FMLA is just a starting point, though. TriNet, for example, strives to reassure employees that meeting family obligations won’t penalize their careers. In many cases, employees who have exhausted their legally mandated time off return part time until they’re ready for a full-fledged return to work.
The Bottom Line
When coaching line managers in each of these areas, we stress an indispensable bottom line — the work has to get done.
Flexibility without restraint will end up cannibalizing the company’s resources. Unchecked, it can create a culture of entitlement in which work/life issues are resolved without an eye to the company’s larger objectives.
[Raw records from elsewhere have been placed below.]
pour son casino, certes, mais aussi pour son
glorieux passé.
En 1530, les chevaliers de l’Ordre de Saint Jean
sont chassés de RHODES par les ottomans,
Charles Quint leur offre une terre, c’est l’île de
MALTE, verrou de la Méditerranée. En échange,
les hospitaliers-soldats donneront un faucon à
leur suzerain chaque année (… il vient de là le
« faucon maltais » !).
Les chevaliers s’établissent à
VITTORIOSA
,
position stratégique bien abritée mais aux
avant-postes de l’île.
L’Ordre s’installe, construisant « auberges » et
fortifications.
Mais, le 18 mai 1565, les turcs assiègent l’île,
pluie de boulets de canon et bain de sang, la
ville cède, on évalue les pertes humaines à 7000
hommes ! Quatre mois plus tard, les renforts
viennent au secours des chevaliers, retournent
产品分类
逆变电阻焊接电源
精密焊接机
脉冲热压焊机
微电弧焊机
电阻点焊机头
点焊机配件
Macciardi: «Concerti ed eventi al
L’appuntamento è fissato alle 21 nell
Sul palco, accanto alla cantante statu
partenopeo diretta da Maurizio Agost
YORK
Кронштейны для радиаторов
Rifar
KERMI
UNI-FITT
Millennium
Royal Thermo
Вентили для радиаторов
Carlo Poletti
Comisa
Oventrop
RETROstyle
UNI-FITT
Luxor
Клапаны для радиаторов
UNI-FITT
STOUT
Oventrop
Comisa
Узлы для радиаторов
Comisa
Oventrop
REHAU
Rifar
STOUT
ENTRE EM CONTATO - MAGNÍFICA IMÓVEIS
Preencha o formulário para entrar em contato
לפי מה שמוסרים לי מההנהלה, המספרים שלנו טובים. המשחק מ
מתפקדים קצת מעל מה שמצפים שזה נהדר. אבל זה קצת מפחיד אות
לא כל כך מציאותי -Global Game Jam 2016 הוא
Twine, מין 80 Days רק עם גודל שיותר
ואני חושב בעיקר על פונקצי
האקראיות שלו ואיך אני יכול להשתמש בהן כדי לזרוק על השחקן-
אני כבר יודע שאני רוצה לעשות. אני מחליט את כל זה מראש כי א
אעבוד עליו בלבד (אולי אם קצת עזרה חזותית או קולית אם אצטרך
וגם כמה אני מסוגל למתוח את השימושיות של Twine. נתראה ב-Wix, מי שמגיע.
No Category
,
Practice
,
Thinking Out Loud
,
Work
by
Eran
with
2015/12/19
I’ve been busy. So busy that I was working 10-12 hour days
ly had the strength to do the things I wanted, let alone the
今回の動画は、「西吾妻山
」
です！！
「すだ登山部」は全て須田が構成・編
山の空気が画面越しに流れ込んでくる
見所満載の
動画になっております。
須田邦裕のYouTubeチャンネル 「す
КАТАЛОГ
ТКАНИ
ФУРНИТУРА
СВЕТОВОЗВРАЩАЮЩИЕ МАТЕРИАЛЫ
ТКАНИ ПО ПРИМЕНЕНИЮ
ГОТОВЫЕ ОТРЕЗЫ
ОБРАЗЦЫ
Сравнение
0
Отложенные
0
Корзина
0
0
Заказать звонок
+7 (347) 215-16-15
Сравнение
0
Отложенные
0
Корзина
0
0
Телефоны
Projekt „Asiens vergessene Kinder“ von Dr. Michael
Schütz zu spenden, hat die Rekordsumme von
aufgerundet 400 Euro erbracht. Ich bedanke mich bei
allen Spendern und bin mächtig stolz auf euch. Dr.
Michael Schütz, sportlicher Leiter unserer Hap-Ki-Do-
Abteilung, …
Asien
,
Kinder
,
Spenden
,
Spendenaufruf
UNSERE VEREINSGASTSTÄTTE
However, as long as everyone works from the assumption that the specifics of a schedule are less important than the quality and the timeliness of the work itself, it’s amazing how much power can be given to the individual employee. When the company pays people to finish the work rather than punch a clock, a work/life schedule balance follows naturally.
With “the work has to get done” as your mantra, approach these four areas — expectations, flexibility, telecommuting and childbirth leave — as building blocks for creating effective work/life policies. Doing so will provide your line managers with the guidance they need to make appropriate and consistent work/life decisions throughout the organization, which relieves you, the entrepreneur, of the need to be involved in every situation. And the outcome? A degree of productivity and a loyalty to the enterprise that money can’t buy — in other words, found money.